Paula asintió. Llevaba las cuentas de todos los gastos e ingresos de la cuenta de la granja, con gran pesar por su parte. Pronto tendría que comprar más combustible y pagar a los trabajadores del campo su salario semanal.


—Bien. Si necesita más dinero para operar, hable con mi contable. Él revisará sus cuentas y atenderá sus necesidades.


La venta de los caballos daría bastante dinero, así que suponía que no tendría que pedir nada en una temporada.
Por otro lado, le agradó escuchar que un contable se ocuparía de los asuntos de dinero. Es lo que haría alguien que no pensaba pasar mucho tiempo allí.


—¿Está seguro de que no quiere que le enseñe el interior? —volvió a preguntar ella, extrañada de verlo tanto tiempo observando la casa desde fuera.


—No —dijo él, pareciendo salir de su trance—. Puedo ir solo. ¿Está la puerta cerrada? —dijo, rebuscando en el bolsillo como si fuera a sacar la llave. Ella se preguntó si la tendría.


—No. Tanto la puerta de delante como la trasera están abiertas —tan pronto como las palabras salieron de su boca, se dio cuenta de que había cometido un error, pero en el campo parecía bastante razonable dejar las casas abiertas.


—Abierta —murmuró él, sonriendo—. Bien.


Fue la primera expresión medianamente de agrado que ella vio en su cara.


Después se giró y echó a caminar hacia la casa, haciendo crujir la grava del suelo bajo sus caros zapatos.


Ella lo observó andar y una vez estuvo dentro, le preguntó al conductor de la limusina:
—¿Cuánto tiempo va a estar aquí?


El conductor miró a su reloj.


—No demasiado, si quiere llegar a tiempo a su destino.
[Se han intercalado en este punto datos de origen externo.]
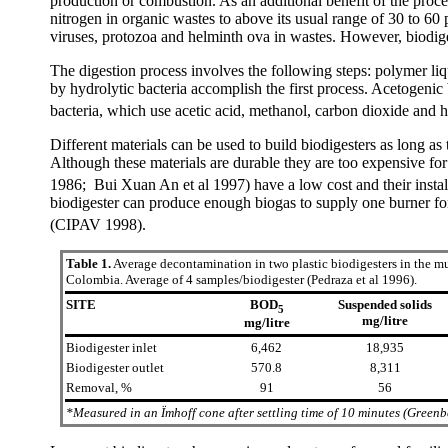
production or combustion. As an additional benefit of the process
nitrogen in organic wastes to above its usual range of 30 to 60
viruses, protozoa and helminth ova in wastes. However, biodiges
The digestion process involves the following steps: polymer liq
by hydrolytic bacteria accomplish the first process. Acetogenic
bacteria, which use acetic acid, methanol, carbon dioxide and h
Different materials can be used to build biodigesters as long as
Although these materials are durable they are too expensive for 
1986; Bui Xuan An et al 1997) have a low cost and their install
biodigester can produce enough biogas to supply one burner fo
(CIPAV 1998).
Table 1.
Average decontamination in two plastic biodigesters in the mu
Colombia. Average of 4 samples/biodigester (Pedraza et al 1996).
SITE
BOD
Suspended solids
5
mg/litre
mg/litre
Biodigester inlet
6,462
18,935
Biodigester outlet
570.8
8,311
Removal, %
91
56
*Measured in an Ïmhoff cone after settling time of 10 minutes (Greenb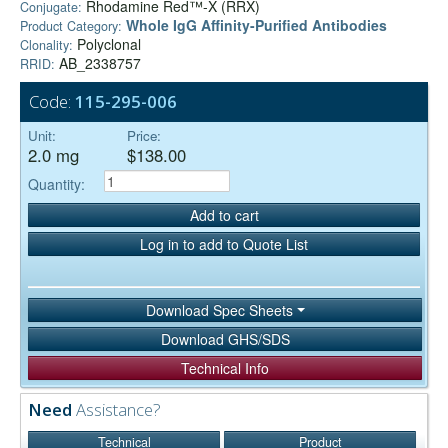
Rhodamine Red™-X (RRX)
Conjugate:
Whole IgG Affinity-Purified Antibodies
Product Category:
Polyclonal
Clonality:
AB_2338757
RRID:
Code:
115-295-006
Unit:
Price:
2.0 mg
$138.00
Quantity:
Add to cart
Log in to add to Quote List
Download Spec Sheets
Download GHS/SDS
Technical Info
Need
Assistance?
Technical
Product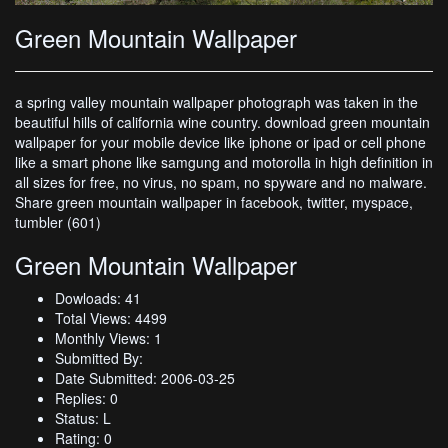
Green Mountain Wallpaper
a spring valley mountain wallpaper photograph was taken in the
beautiful hills of california wine country. download green mountain
wallpaper for your mobile device like iphone or ipad or cell phone
like a smart phone like samgung and motorolla in high definition in
all sizes for free, no virus, no spam, no spyware and no malware.
Share green mountain wallpaper in facebook, twitter, myspace,
tumbler (601)
Green Mountain Wallpaper
Dowloads: 41
Total Views: 4499
Monthly Views: 1
Submitted By:
Date Submitted: 2006-03-25
Replies: 0
Status: L
Rating: 0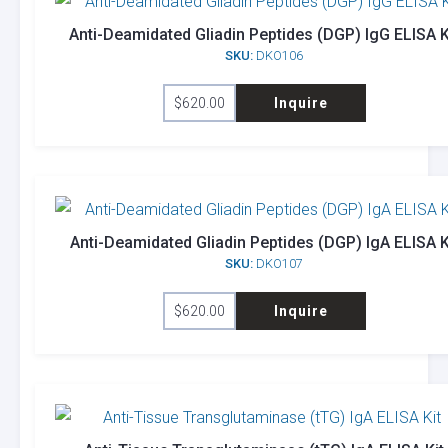
Anti-Deamidated Gliadin Peptides (DGP) IgG ELISA K
SKU:
DKO106
$
620.00
Inquire
Anti-Deamidated Gliadin Peptides (DGP) IgA ELISA K
SKU:
DKO107
$
620.00
Inquire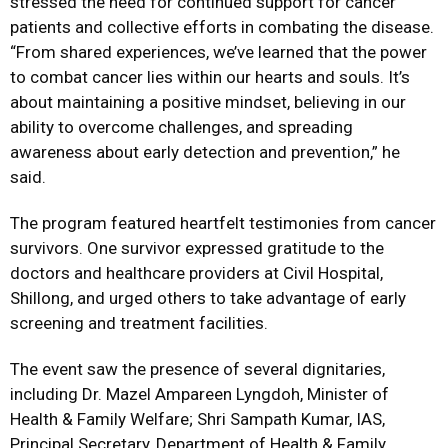
stressed the need for continued support for cancer
patients and collective efforts in combating the disease.
“From shared experiences, we’ve learned that the power
to combat cancer lies within our hearts and souls. It’s
about maintaining a positive mindset, believing in our
ability to overcome challenges, and spreading
awareness about early detection and prevention,” he
said.
The program featured heartfelt testimonies from cancer
survivors. One survivor expressed gratitude to the
doctors and healthcare providers at Civil Hospital,
Shillong, and urged others to take advantage of early
screening and treatment facilities.
The event saw the presence of several dignitaries,
including Dr. Mazel Ampareen Lyngdoh, Minister of
Health & Family Welfare; Shri Sampath Kumar, IAS,
Principal Secretary, Department of Health & Family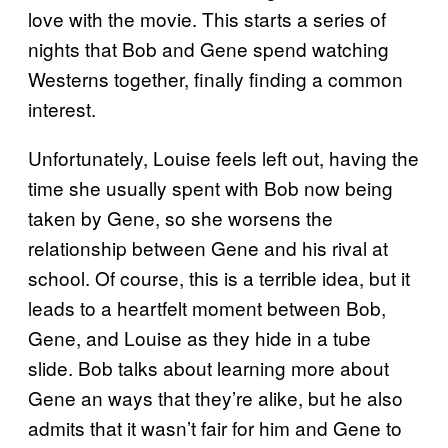
love with the movie. This starts a series of
nights that Bob and Gene spend watching
Westerns together, finally finding a common
interest.
Unfortunately, Louise feels left out, having the
time she usually spent with Bob now being
taken by Gene, so she worsens the
relationship between Gene and his rival at
school. Of course, this is a terrible idea, but it
leads to a heartfelt moment between Bob,
Gene, and Louise as they hide in a tube
slide. Bob talks about learning more about
Gene an ways that they’re alike, but he also
admits that it wasn’t fair for him and Gene to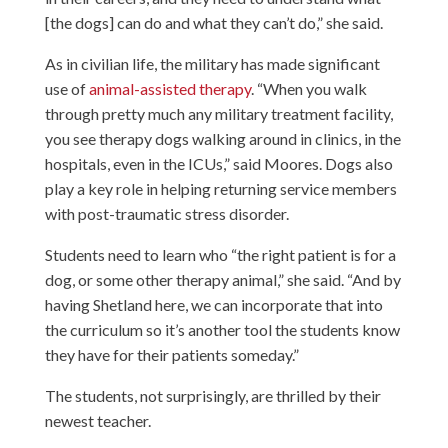
[the dogs] can do and what they can’t do,” she said.
As in civilian life, the military has made significant
use of
animal-assisted therapy
. “When you walk
through pretty much any military treatment facility,
you see therapy dogs walking around in clinics, in the
hospitals, even in the ICUs,” said Moores. Dogs also
play a key role in helping returning service members
with post-traumatic stress disorder.
Students need to learn who “the right patient is for a
dog, or some other therapy animal,” she said. “And by
having Shetland here, we can incorporate that into
the curriculum so it’s another tool the students know
they have for their patients someday.”
The students, not surprisingly, are thrilled by their
newest teacher.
Paula suspiró aliviada y le sonrió. Estaba lista para prepararle la cena al señor Alfonso si se quedaba, pero aún tenía muchas cosas que hacer. Él era el nuevo propietario y posiblemente el hombre más guapo que Paula había visto en su vida, pero lo mejor sería que pasara el menor tiempo posible allí.


—Tengo que seguir trabajando en el establo, pero ¿podría avisarme con el claxon si quiere verme antes de marcharse?


—Claro —se despidió de ella con la mano y se metió de nuevo en el coche.


Un tipo listo, pues el frío volvía a dejarse sentir con intensidad. Ella echó a correr a toda prisa al establo. 


Mientras estaba trabajando, no había notado el frío, pero allí quieta, podía sentir cómo la atravesaba hasta los huesos.


Paula llegó por fin junto a la canastilla de la niña y volvió a sentir la oleada de amor que siempre le pillaba por sorpresa. 


Nunca antes había amado a alguien tanto, pensó mientras miraba su carita perfecta. Emma era lo único realmente bueno que le había pasado en la vida. La besó en la mejilla y aspiró el olor a bebé, susurrándole:
—Todo va a ir bien, cariño, estoy segura de ello.